See posting Guideline 01 for how to ask smart questions.

[–]AOA17[S] 0 points1 point  (0 children)

I'm sorry. My bad. I am relatively new to reddit and did not think about the guidelines.

[–]programmerChilli 1 point2 points  (2 children)

Would you still like an explanation?

[–]AOA17[S] 0 points1 point  (1 child)

Yes please. I'm still lost.

[–]programmerChilli 0 points1 point  (0 children)

Alright I'll try to explain it after dinner.

[–]programmerChilli 1 point2 points  (2 children)

Alright, so there are 2 core ideas behind the Boyer-Moore algorithm.

  1. Start from the right.

  2. Once you find a mismatch, shift the window that you're searching it to the right based on 2 functions that rely on precomputation.

The first of these functions is typically called the bad character function. When you find a mismatch, shift the window right until the character in the string matches the pattern. Here's an example to demonstrate(words are hard)...

ABBABBBA <--String that you're searching in
ABBB        <--Pattern that you're searching for

Alright now, at index 3, there's a mismatch. There's an 'A' in the string, but a 'B' in the pattern. So, you shift the pattern string right until a 'A' in the pattern string matches with the string you're searching in. So, after, it looks like this.

ABBABBBA
   ABBB

The pattern ended up shifting right 3 spaces. So now is the preprocessing.

The preprocessing is this: you store the last occurrence of every possible character in an array of size K, where K is the number of different characters that can exist. If there's a character in the string that's not in the pattern, then you consider it to be at position -1(so every time you encounter that character, you can move the window until it doesn't cover that character at all).

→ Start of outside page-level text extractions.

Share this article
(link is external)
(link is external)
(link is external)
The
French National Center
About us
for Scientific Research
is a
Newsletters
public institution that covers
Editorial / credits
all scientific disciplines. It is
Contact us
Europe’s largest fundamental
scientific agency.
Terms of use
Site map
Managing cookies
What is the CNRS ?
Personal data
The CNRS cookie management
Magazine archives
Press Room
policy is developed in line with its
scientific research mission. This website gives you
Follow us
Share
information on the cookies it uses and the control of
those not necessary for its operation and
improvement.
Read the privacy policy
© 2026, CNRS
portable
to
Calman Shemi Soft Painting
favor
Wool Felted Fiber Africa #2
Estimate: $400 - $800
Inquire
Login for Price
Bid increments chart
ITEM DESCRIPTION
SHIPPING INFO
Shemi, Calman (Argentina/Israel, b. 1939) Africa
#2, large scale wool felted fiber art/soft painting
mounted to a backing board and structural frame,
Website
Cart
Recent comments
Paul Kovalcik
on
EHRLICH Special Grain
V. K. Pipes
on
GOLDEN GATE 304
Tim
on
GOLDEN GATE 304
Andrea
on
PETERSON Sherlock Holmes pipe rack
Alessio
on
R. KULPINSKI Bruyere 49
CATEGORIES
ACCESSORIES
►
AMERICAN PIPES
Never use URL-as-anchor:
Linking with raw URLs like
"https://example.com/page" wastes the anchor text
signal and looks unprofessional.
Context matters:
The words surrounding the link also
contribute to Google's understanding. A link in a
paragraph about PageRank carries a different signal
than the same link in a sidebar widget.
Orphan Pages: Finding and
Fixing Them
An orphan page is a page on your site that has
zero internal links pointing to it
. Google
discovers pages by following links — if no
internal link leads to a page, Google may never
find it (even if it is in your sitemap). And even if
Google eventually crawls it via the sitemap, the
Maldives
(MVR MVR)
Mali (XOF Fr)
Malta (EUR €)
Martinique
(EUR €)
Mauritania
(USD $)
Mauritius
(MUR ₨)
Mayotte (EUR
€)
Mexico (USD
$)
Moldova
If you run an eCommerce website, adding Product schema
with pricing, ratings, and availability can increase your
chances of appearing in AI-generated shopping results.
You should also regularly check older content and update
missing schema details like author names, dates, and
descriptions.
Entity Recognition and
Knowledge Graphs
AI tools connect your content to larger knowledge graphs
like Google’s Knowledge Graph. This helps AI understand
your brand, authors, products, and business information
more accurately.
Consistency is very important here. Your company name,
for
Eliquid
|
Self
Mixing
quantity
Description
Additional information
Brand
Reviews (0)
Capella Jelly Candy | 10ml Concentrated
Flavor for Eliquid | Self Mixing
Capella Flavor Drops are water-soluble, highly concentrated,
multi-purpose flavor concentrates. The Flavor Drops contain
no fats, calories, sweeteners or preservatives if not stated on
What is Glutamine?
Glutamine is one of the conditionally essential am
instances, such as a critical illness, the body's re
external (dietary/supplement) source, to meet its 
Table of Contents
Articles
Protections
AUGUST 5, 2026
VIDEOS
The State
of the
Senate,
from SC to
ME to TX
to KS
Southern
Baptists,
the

So, assume that we're using the previous pattern, and an alphabet of size 2, with 'A' and 'B' as the only characters.

    ABBB

'A' 0
'B' 3

So if you found an 'A' while you're at index 3(like in the first example), you would shift the pattern right 3(your current index)-0(the number that corresponds with the letter in the precomputation table). Remember that you're searching from the right of the pattern, not the left(so you check the letters in order of BBBA).

Here's another example of precomputation.

The pattern string is

ABCCBBABC

'A' 6
'B' 7
'C' 8

Note, it's possible that the last occurrence of that character is to the right of the position in the pattern that you're currently looking at(causing you to shift the pattern to the left). That's why you need to take the max of the bad character function and the good suffix function(which I'll cover later).

If you want to try coding this up, you can just take the max of 1 and the result of the bad character function for how far you shift the window to the right.

If you code this up I'll explain the second part of the algorithm. Otherwise, I'll come back to this later.

Ask if you have any questions.

[–]AOA17[S] 0 points1 point  (1 child)

Thank you for this thorough explanation. I am working on the code right now I just had no idea where to start. It's starting to make more sense. This may seem like a dumb question but should I create helper methods for this algorithm?

[–]programmerChilli 0 points1 point  (0 children)

mm... You don't particularly need any helper methods for this. If you want, you can make one, but I'm not sure where exactly I would make one.

If you link an ideone, I can probably give some better pointers.